▸ **EXERCISE TASK**
Please reproduce every one of the records below word for word, line by line.
━━━━━ ITEMS ━━━━━
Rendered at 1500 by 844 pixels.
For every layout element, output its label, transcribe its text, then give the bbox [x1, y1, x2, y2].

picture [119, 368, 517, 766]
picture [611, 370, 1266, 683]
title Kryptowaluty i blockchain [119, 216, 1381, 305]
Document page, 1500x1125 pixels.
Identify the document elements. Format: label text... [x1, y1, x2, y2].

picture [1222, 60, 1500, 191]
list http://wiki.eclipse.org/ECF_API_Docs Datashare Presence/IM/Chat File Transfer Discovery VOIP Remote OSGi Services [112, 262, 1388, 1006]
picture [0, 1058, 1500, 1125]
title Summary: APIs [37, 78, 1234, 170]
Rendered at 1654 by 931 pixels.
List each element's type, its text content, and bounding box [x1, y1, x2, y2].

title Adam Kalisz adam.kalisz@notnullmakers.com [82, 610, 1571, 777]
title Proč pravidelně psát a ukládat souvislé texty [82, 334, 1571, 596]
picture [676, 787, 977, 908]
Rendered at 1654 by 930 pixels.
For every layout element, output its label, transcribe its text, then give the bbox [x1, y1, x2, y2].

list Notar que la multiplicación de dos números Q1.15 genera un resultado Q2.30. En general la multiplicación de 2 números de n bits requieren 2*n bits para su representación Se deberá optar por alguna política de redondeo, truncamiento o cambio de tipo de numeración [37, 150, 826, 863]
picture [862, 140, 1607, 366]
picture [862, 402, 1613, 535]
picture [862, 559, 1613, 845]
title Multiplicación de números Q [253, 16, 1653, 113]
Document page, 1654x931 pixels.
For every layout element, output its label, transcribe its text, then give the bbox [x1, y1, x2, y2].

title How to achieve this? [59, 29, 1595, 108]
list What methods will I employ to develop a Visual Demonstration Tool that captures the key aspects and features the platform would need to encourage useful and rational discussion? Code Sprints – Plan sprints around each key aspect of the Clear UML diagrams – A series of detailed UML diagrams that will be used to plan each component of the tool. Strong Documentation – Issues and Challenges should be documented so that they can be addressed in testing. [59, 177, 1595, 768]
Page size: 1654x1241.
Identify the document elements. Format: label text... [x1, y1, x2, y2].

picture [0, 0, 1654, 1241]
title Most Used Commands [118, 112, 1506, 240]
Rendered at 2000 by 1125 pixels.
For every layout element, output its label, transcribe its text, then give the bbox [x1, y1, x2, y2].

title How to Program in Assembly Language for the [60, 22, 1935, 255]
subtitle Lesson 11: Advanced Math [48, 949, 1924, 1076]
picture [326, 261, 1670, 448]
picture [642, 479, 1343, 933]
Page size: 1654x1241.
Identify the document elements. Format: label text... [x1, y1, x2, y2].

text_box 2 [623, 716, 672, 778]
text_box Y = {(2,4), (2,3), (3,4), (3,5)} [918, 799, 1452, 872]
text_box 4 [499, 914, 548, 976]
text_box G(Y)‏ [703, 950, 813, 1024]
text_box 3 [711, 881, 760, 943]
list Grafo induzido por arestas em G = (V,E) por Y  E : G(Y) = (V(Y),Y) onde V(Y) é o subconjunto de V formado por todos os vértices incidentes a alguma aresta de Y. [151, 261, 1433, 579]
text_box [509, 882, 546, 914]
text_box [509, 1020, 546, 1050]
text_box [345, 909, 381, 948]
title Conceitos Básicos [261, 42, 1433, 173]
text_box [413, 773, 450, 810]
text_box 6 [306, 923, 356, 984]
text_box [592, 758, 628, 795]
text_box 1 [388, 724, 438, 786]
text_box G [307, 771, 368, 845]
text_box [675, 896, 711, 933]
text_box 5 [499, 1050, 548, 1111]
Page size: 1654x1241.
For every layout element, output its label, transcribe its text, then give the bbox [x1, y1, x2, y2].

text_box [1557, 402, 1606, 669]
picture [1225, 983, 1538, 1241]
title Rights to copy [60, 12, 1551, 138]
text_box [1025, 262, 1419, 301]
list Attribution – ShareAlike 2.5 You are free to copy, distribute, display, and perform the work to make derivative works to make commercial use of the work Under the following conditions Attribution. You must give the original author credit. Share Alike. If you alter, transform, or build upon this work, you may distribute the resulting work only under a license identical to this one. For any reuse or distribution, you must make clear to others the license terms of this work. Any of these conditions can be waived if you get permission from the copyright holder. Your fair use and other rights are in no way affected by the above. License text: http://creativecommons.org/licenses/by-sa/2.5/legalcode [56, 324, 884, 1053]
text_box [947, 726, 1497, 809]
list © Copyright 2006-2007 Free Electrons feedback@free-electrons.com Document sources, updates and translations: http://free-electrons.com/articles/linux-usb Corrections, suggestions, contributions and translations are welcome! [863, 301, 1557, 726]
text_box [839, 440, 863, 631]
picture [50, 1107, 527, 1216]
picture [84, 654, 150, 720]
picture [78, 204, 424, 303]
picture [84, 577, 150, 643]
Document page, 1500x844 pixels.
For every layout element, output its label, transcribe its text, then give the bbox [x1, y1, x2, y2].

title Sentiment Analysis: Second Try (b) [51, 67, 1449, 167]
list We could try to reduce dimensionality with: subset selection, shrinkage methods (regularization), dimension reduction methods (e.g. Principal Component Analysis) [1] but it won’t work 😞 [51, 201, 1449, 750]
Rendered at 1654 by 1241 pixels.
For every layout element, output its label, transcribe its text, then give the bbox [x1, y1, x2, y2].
━━━━━
▸ **RESULT FOR THIS TASK**
Rendered at 1500 by 844 pixels.
For every layout element, output its label, transcribe its text, then give the bbox [x1, y1, x2, y2].

picture [119, 368, 517, 766]
picture [611, 370, 1266, 683]
title Kryptowaluty i blockchain [119, 216, 1381, 305]
Document page, 1500x1125 pixels.
Identify the document elements. Format: label text... [x1, y1, x2, y2].

picture [1222, 60, 1500, 191]
list http://wiki.eclipse.org/ECF_API_Docs Datashare Presence/IM/Chat File Transfer Discovery VOIP Remote OSGi Services [112, 262, 1388, 1006]
picture [0, 1058, 1500, 1125]
title Summary: APIs [37, 78, 1234, 170]
Rendered at 1654 by 931 pixels.
List each element's type, its text content, and bounding box [x1, y1, x2, y2].

title Adam Kalisz adam.kalisz@notnullmakers.com [82, 610, 1571, 777]
title Proč pravidelně psát a ukládat souvislé texty [82, 334, 1571, 596]
picture [676, 787, 977, 908]
Rendered at 1654 by 930 pixels.
For every layout element, output its label, transcribe its text, then give the bbox [x1, y1, x2, y2].

list Notar que la multiplicación de dos números Q1.15 genera un resultado Q2.30. En general la multiplicación de 2 números de n bits requieren 2*n bits para su representación Se deberá optar por alguna política de redondeo, truncamiento o cambio de tipo de numeración [37, 150, 826, 863]
picture [862, 140, 1607, 366]
picture [862, 402, 1613, 535]
picture [862, 559, 1613, 845]
title Multiplicación de números Q [253, 16, 1653, 113]
Document page, 1654x931 pixels.
For every layout element, output its label, transcribe its text, then give the bbox [x1, y1, x2, y2].

title How to achieve this? [59, 29, 1595, 108]
list What methods will I employ to develop a Visual Demonstration Tool that captures the key aspects and features the platform would need to encourage useful and rational discussion? Code Sprints – Plan sprints around each key aspect of the Clear UML diagrams – A series of detailed UML diagrams that will be used to plan each component of the tool. Strong Documentation – Issues and Challenges should be documented so that they can be addressed in testing. [59, 177, 1595, 768]
Page size: 1654x1241.
Identify the document elements. Format: label text... [x1, y1, x2, y2].

picture [0, 0, 1654, 1241]
title Most Used Commands [118, 112, 1506, 240]
Rendered at 2000 by 1125 pixels.
For every layout element, output its label, transcribe its text, then give the bbox [x1, y1, x2, y2].

title How to Program in Assembly Language for the [60, 22, 1935, 255]
subtitle Lesson 11: Advanced Math [48, 949, 1924, 1076]
picture [326, 261, 1670, 448]
picture [642, 479, 1343, 933]
Page size: 1654x1241.
Identify the document elements. Format: label text... [x1, y1, x2, y2].

text_box 2 [623, 716, 672, 778]
text_box Y = {(2,4), (2,3), (3,4), (3,5)} [918, 799, 1452, 872]
text_box 4 [499, 914, 548, 976]
text_box G(Y)‏ [703, 950, 813, 1024]
text_box 3 [711, 881, 760, 943]
list Grafo induzido por arestas em G = (V,E) por Y  E : G(Y) = (V(Y),Y) onde V(Y) é o subconjunto de V formado por todos os vértices incidentes a alguma aresta de Y. [151, 261, 1433, 579]
text_box [509, 882, 546, 914]
text_box [509, 1020, 546, 1050]
text_box [345, 909, 381, 948]
title Conceitos Básicos [261, 42, 1433, 173]
text_box [413, 773, 450, 810]
text_box 6 [306, 923, 356, 984]
text_box [592, 758, 628, 795]
text_box 1 [388, 724, 438, 786]
text_box G [307, 771, 368, 845]
text_box [675, 896, 711, 933]
text_box 5 [499, 1050, 548, 1111]
Page size: 1654x1241.
For every layout element, output its label, transcribe its text, then give the bbox [x1, y1, x2, y2].

text_box [1557, 402, 1606, 669]
picture [1225, 983, 1538, 1241]
title Rights to copy [60, 12, 1551, 138]
text_box [1025, 262, 1419, 301]
list Attribution – ShareAlike 2.5 You are free to copy, distribute, display, and perform the work to make derivative works to make commercial use of the work Under the following conditions Attribution. You must give the original author credit. Share Alike. If you alter, transform, or build upon this work, you may distribute the resulting work only under a license identical to this one. For any reuse or distribution, you must make clear to others the license terms of this work. Any of these conditions can be waived if you get permission from the copyright holder. Your fair use and other rights are in no way affected by the above. License text: http://creativecommons.org/licenses/by-sa/2.5/legalcode [56, 324, 884, 1053]
text_box [947, 726, 1497, 809]
list © Copyright 2006-2007 Free Electrons feedback@free-electrons.com Document sources, updates and translations: http://free-electrons.com/articles/linux-usb Corrections, suggestions, contributions and translations are welcome! [863, 301, 1557, 726]
text_box [839, 440, 863, 631]
picture [50, 1107, 527, 1216]
picture [84, 654, 150, 720]
picture [78, 204, 424, 303]
picture [84, 577, 150, 643]
Document page, 1500x844 pixels.
For every layout element, output its label, transcribe its text, then give the bbox [x1, y1, x2, y2].

title Sentiment Analysis: Second Try (b) [51, 67, 1449, 167]
list We could try to reduce dimensionality with: subset selection, shrinkage methods (regularization), dimension reduction methods (e.g. Principal Component Analysis) [1] but it won’t work 😞 [51, 201, 1449, 750]
Rendered at 1654 by 1241 pixels.
For every layout element, output its label, transcribe its text, then give the bbox [x1, y1, x2, y2].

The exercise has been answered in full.